[Provided data — start]

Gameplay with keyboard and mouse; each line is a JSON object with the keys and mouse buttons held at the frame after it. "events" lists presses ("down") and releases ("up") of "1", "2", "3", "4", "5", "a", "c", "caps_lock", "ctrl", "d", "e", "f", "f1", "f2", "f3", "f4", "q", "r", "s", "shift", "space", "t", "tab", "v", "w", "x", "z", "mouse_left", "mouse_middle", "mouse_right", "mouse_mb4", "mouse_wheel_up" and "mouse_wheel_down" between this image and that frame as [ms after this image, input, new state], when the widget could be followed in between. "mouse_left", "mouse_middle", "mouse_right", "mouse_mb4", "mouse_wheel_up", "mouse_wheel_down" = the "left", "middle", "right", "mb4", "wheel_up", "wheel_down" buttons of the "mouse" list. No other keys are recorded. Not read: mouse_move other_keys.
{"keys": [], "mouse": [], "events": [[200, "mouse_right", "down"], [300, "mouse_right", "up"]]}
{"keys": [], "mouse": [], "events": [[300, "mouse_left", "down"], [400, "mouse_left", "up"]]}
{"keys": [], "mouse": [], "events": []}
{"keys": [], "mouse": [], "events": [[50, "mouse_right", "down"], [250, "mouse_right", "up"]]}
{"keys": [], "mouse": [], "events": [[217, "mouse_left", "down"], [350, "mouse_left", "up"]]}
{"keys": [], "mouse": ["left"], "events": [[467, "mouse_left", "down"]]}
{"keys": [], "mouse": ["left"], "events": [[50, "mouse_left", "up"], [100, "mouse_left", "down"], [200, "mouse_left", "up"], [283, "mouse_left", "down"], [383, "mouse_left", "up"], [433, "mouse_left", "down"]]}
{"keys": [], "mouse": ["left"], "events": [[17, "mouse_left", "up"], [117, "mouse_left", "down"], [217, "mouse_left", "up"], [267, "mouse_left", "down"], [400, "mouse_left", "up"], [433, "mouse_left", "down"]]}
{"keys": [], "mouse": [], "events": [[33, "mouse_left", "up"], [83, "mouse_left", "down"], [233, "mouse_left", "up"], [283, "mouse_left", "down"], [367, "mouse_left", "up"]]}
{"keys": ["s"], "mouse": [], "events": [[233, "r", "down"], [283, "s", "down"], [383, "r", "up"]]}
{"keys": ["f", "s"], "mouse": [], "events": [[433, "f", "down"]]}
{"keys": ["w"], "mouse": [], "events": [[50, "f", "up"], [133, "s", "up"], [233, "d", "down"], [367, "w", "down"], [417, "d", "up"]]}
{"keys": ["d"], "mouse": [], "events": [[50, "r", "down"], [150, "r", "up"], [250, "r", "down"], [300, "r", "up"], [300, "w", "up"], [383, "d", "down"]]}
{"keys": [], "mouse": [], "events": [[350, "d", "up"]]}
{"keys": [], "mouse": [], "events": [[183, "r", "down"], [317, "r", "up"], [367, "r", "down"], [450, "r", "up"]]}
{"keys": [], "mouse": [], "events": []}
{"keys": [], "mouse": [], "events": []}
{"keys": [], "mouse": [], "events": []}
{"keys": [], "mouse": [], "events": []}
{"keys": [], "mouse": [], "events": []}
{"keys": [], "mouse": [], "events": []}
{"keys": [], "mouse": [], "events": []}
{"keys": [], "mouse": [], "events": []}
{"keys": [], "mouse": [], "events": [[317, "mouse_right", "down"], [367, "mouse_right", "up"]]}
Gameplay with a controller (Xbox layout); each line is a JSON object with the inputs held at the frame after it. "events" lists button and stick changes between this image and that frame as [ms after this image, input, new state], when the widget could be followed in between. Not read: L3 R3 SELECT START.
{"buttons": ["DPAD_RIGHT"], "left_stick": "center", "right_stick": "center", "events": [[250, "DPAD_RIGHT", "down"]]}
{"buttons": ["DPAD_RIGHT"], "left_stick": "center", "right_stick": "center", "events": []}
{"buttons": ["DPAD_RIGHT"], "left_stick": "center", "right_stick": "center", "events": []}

[Provided data — finish]

#### [Activity]
Above are the entries; copy out every line among them that contains the word "widget".

#### [Reply]
Gameplay with keyboard and mouse; each line is a JSON object with the keys and mouse buttons held at the frame after it. "events" lists presses ("down") and releases ("up") of "1", "2", "3", "4", "5", "a", "c", "caps_lock", "ctrl", "d", "e", "f", "f1", "f2", "f3", "f4", "q", "r", "s", "shift", "space", "t", "tab", "v", "w", "x", "z", "mouse_left", "mouse_middle", "mouse_right", "mouse_mb4", "mouse_wheel_up" and "mouse_wheel_down" between this image and that frame as [ms after this image, input, new state], when the widget could be followed in between. "mouse_left", "mouse_middle", "mouse_right", "mouse_mb4", "mouse_wheel_up", "mouse_wheel_down" = the "left", "middle", "right", "mb4", "wheel_up", "wheel_down" buttons of the "mouse" list. No other keys are recorded. Not read: mouse_move other_keys.
Gameplay with a controller (Xbox layout); each line is a JSON object with the inputs held at the frame after it. "events" lists button and stick changes between this image and that frame as [ms after this image, input, new state], when the widget could be followed in between. Not read: L3 R3 SELECT START.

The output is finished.